■ **ACTIVITY**:
Word for word, copy all the data and drop the pictures.

■ **DATA BLOCK**:
== Segment start ==
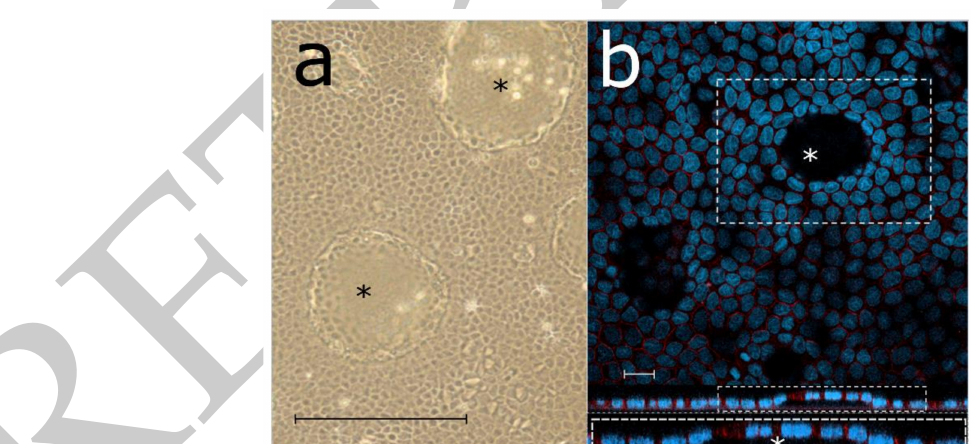
Figure 4. As evidence for cellular polarity and presence of tight-junctions, increased number of fluid-filled domes (*) were formed in LEPI cell cultures after 7 days of culturing. ( a ) Bright-field image of LEPI cells on a culture dish. Scale bar 500 µ m ( b ) Confocal microscope image of immunofluorescence stained LEPI cells on ibidi slide, scale bar 20 µ m. Lateral plasma membranes counterstained with multi-drug resistance associated protein 1 (MRP1, red) and DAPI stained cell nuclei (blue). Inset of boxed area displaying X-Z section view (apical / basal sides) of the fluid-filled dome (*) in the cell monolayer. The domes are seen as holes in the images that display the top view of the culture. The cells at that z-level are located above the section that is in focus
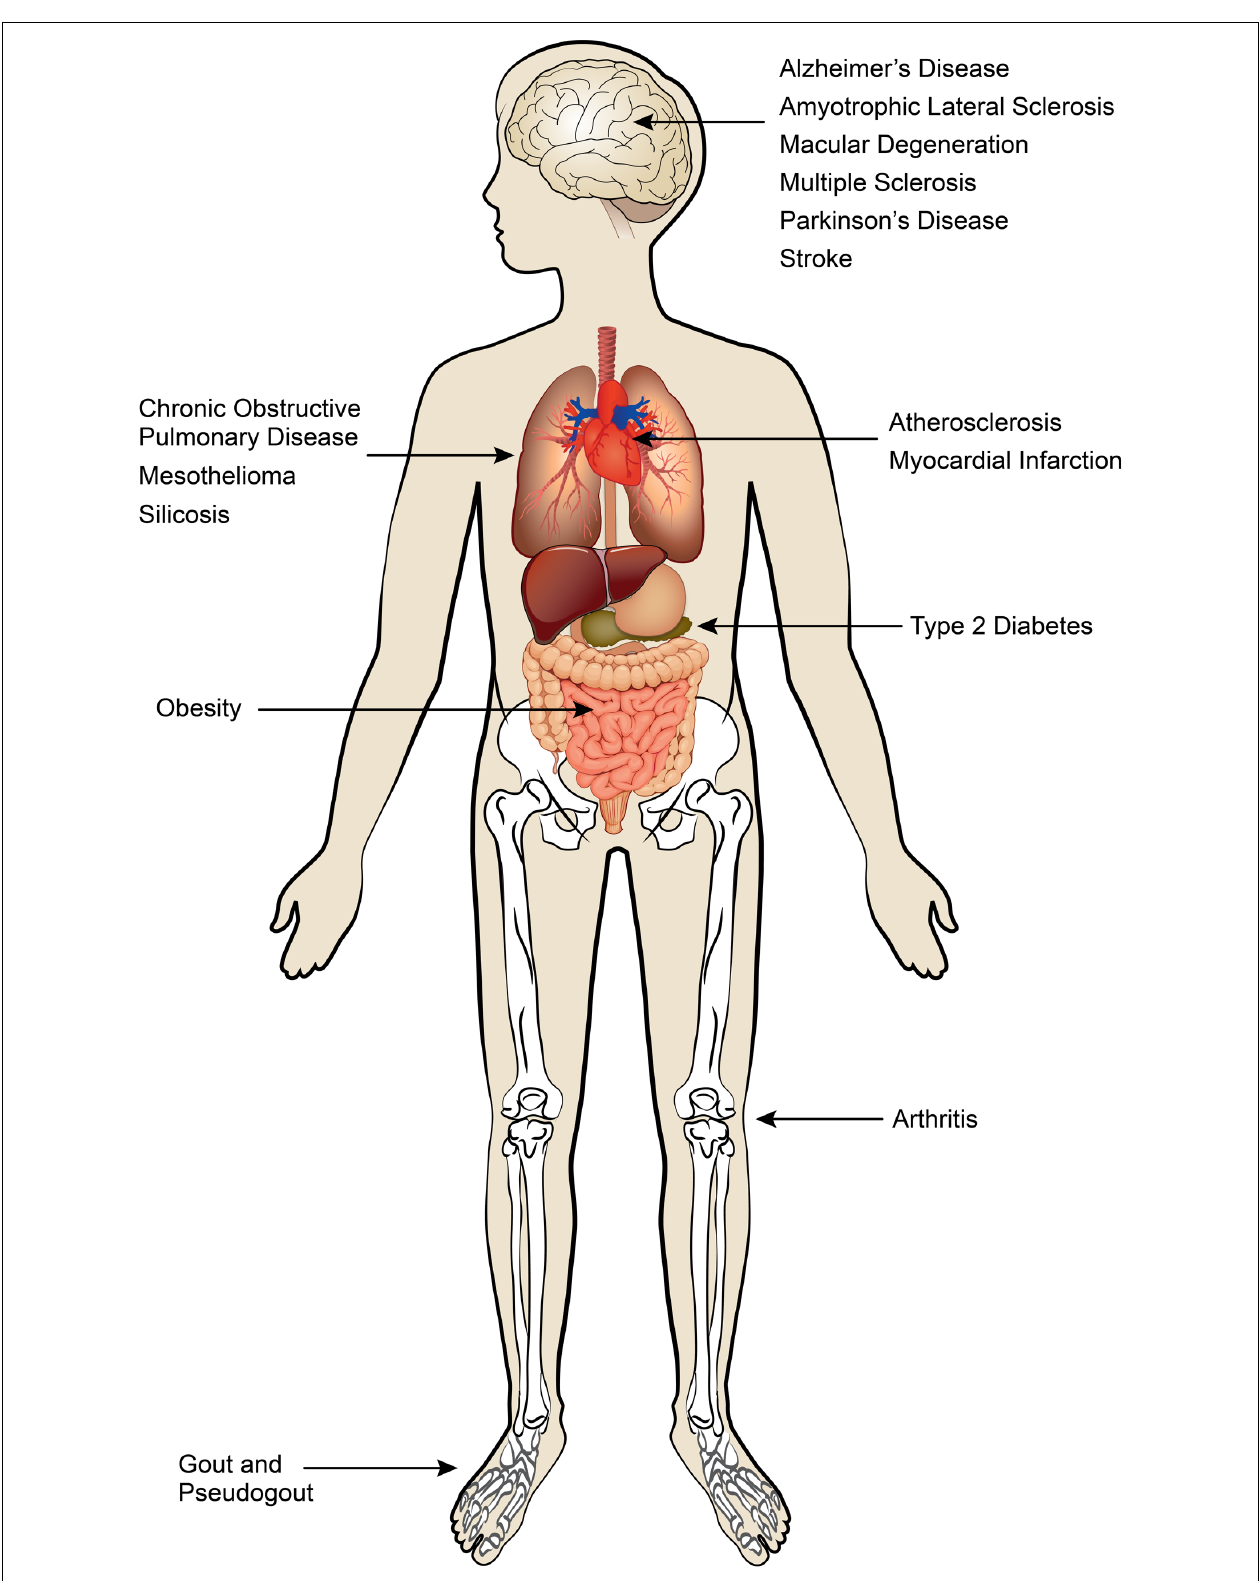
FIGURE 1 | Sterile inflammatory diseases. Sterile inflammatory diseases can affect multiple organ systems and are a major threat to global human health.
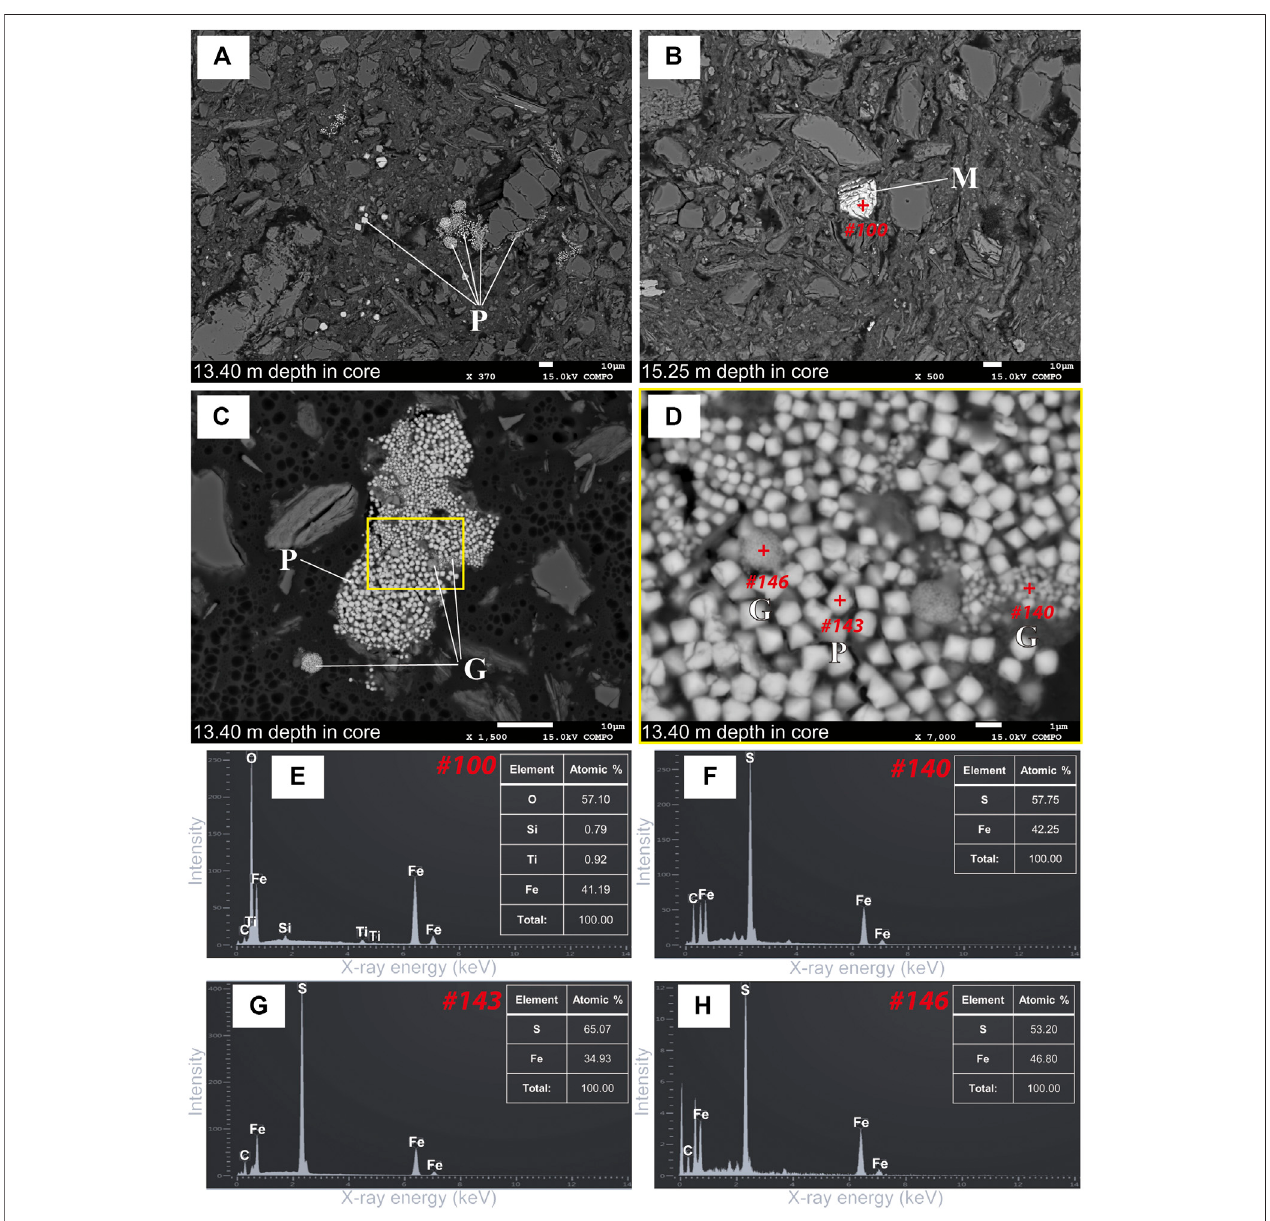
FIGURE7| BSE imagesand X-rayEDSspectraofmagnetic mineralspresentedinbulksedimentsfrom theYAR-4core. (A) Euhedralpyritegrains,and framboidal and irregular pyrite aggregates (labeled P) in silicate/clay-dominated matrix from the 13.40 m depth sediment sample. (B) Titanomagnetite grain (labeled M) in silicate/ clay-dominated matrix from the 15.25 m depth sediment sample, being probably of detrital origin. Red cross symbol indicates the target point where EDS analysis was conducted. (C) Polyframboidal aggregates of both pyrite (labeled P) and greigite (labeled G) grains from the 13.40 m depth sediment sample. (D) Zoom-in view of (C) .Ultra- fi ne-grainedgregiteaggregates( fi nerthanthesurroundingpyritegrains)withintheaggregatesofpyritecrystalsofvariablesizes.Thegreigitegrainsareroughly bimodal in size. Red cross symbols are the same as in (B). (E – H) EDS spectra of (Ti-poor) titanomagnetite (Fe 3-x Ti x O 4 ; x (cid:1) ∼ 0.1) shown in (B) and pyrite and greigites shown in (D) , respectively, with element compositions in atomic %. Ideal atomic % is given approximately Fe (cid:1) 33, and S (cid:1) 67 for pyrite (FeS 2 ), and approximately Fe (cid:1) 43, S (cid:1) 57 for greigite (Fe 3 S 4 ). The carbon (C) signal of EDS originates from the carbon coating of the sample thin section in preparation for the SEM observation.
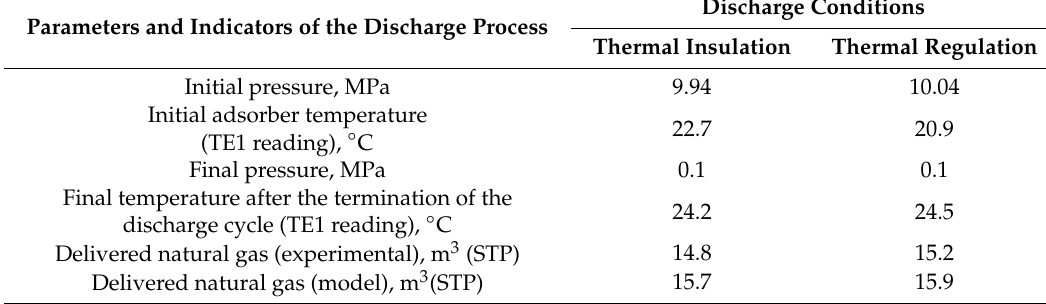
Table 3. Experimental and modeling data on the amount of delivered natural gas during the discharge process under the conditions of thermal insulation and thermal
== Segment end ==
■ **OUTPUT OF THE EXERCISE**:
Figure 4. As evidence for cellular polarity and presence of tight-junctions, increased number of fluid-filled domes (*) were formed in LEPI cell cultures after 7 days of culturing. ( a ) Bright-field image of LEPI cells on a culture dish. Scale bar 500 µ m ( b ) Confocal microscope image of immunofluorescence stained LEPI cells on ibidi slide, scale bar 20 µ m. Lateral plasma membranes counterstained with multi-drug resistance associated protein 1 (MRP1, red) and DAPI stained cell nuclei (blue). Inset of boxed area displaying X-Z section view (apical / basal sides) of the fluid-filled dome (*) in the cell monolayer. The domes are seen as holes in the images that display the top view of the culture. The cells at that z-level are located above the section that is in focus
FIGURE 1 | Sterile inflammatory diseases. Sterile inflammatory diseases can affect multiple organ systems and are a major threat to global human health.
FIGURE7| BSE imagesand X-rayEDSspectraofmagnetic mineralspresentedinbulksedimentsfrom theYAR-4core. (A) Euhedralpyritegrains,and framboidal and irregular pyrite aggregates (labeled P) in silicate/clay-dominated matrix from the 13.40 m depth sediment sample. (B) Titanomagnetite grain (labeled M) in silicate/ clay-dominated matrix from the 15.25 m depth sediment sample, being probably of detrital origin. Red cross symbol indicates the target point where EDS analysis was conducted. (C) Polyframboidal aggregates of both pyrite (labeled P) and greigite (labeled G) grains from the 13.40 m depth sediment sample. (D) Zoom-in view of (C) .Ultra- fi ne-grainedgregiteaggregates( fi nerthanthesurroundingpyritegrains)withintheaggregatesofpyritecrystalsofvariablesizes.Thegreigitegrainsareroughly bimodal in size. Red cross symbols are the same as in (B). (E – H) EDS spectra of (Ti-poor) titanomagnetite (Fe 3-x Ti x O 4 ; x (cid:1) ∼ 0.1) shown in (B) and pyrite and greigites shown in (D) , respectively, with element compositions in atomic %. Ideal atomic % is given approximately Fe (cid:1) 33, and S (cid:1) 67 for pyrite (FeS 2 ), and approximately Fe (cid:1) 43, S (cid:1) 57 for greigite (Fe 3 S 4 ). The carbon (C) signal of EDS originates from the carbon coating of the sample thin section in preparation for the SEM observation.
Table 3. Experimental and modeling data on the amount of delivered natural gas during the discharge process under the conditions of thermal insulation and thermal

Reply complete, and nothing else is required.